Aim of the exercise:
Please reproduce the entries below exactly, leaving the pictures out.
======== Data provided
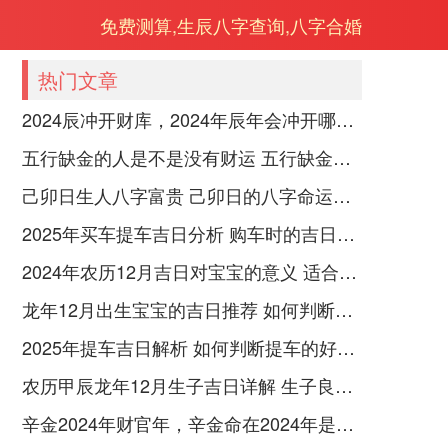
免费测算,生辰八字查询,八字合婚
热门文章
2024辰冲开财库，2024年辰年会冲开哪些人的财库
五行缺金的人是不是没有财运 五行缺金的人命运好不好
己卯日生人八字富贵 己卯日的八字命运如何
2025年买车提车吉日分析 购车时的吉日与禁忌
2024年农历12月吉日对宝宝的意义 适合龙年宝宝出生的日子有哪些
龙年12月出生宝宝的吉日推荐 如何判断吉日是否适合宝宝
2025年提车吉日解析 如何判断提车的好日子
农历甲辰龙年12月生子吉日详解 生子良辰的影响因素
辛金2024年财官年，辛金命在2024年是财官年还是财印年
================
Reply to the task:
免费测算,生辰八字查询,八字合婚
热门文章
2024辰冲开财库，2024年辰年会冲开哪些人的财库
五行缺金的人是不是没有财运 五行缺金的人命运好不好
己卯日生人八字富贵 己卯日的八字命运如何
2025年买车提车吉日分析 购车时的吉日与禁忌
2024年农历12月吉日对宝宝的意义 适合龙年宝宝出生的日子有哪些
龙年12月出生宝宝的吉日推荐 如何判断吉日是否适合宝宝
2025年提车吉日解析 如何判断提车的好日子
农历甲辰龙年12月生子吉日详解 生子良辰的影响因素
辛金2024年财官年，辛金命在2024年是财官年还是财印年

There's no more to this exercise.